Pasien lansia, kerap mengonsumsi obat-obatan tertentu karena penyakit yang dideritanya. Jika kondisi ini yang terjadi, maka penghentian atau penggantian obat jika memungkinkan, penurunan dosis atau modifikasi jadwal pemberian obat. Golongan obat yang berkontribusi pada IU, yaitu diuretika, antikolinergik, analgesik, narkotik, antagonis adrenergic alfa, agonic adrenergic alfa, ACE inhibitor, dan kalsium antagonik.

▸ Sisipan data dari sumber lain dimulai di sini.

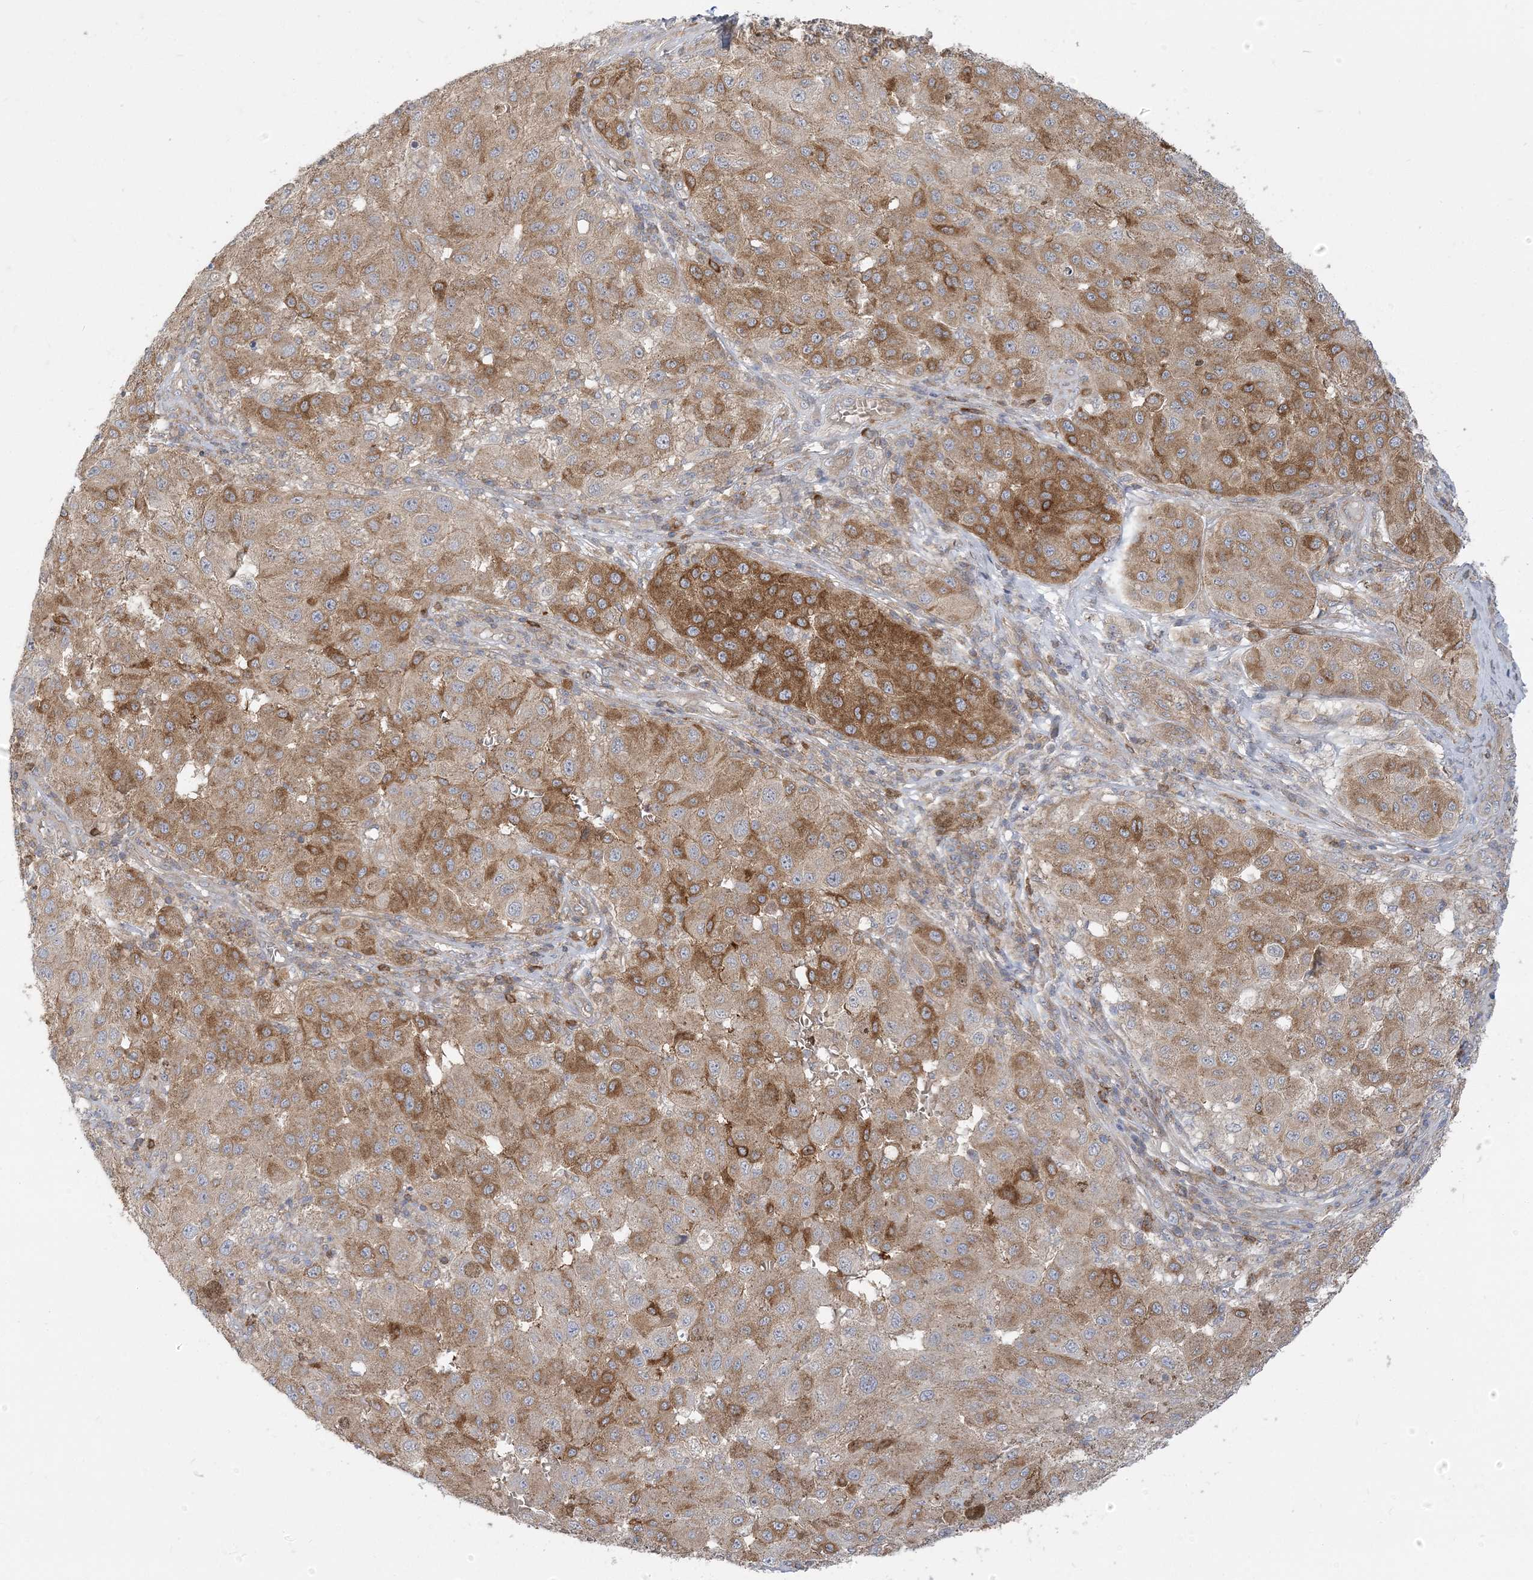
{"staining": {"intensity": "moderate", "quantity": "25%-75%", "location": "cytoplasmic/membranous"}, "tissue": "melanoma", "cell_type": "Tumor cells", "image_type": "cancer", "snomed": [{"axis": "morphology", "description": "Malignant melanoma, NOS"}, {"axis": "topography", "description": "Skin"}], "caption": "Malignant melanoma tissue demonstrates moderate cytoplasmic/membranous positivity in approximately 25%-75% of tumor cells, visualized by immunohistochemistry. Nuclei are stained in blue.", "gene": "STAM", "patient": {"sex": "female", "age": 64}}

Golongan psikotropika seperti antidepresi, antipsikotik, dan sedatif hipnotik juga memiliki andil dalam IU. Kafein dan alcohol juga berperan dalam terjadinya mengompol. Selain hal-hal yang disebutkan diatas inkontinensia urine juga terjadi akibat kelemahan otot dasar panggul, karena kehamilan, pasca melahirkan, kegemukan (obesitas), menopause, usia lanjut, kurang aktivitas dan operasi vagina.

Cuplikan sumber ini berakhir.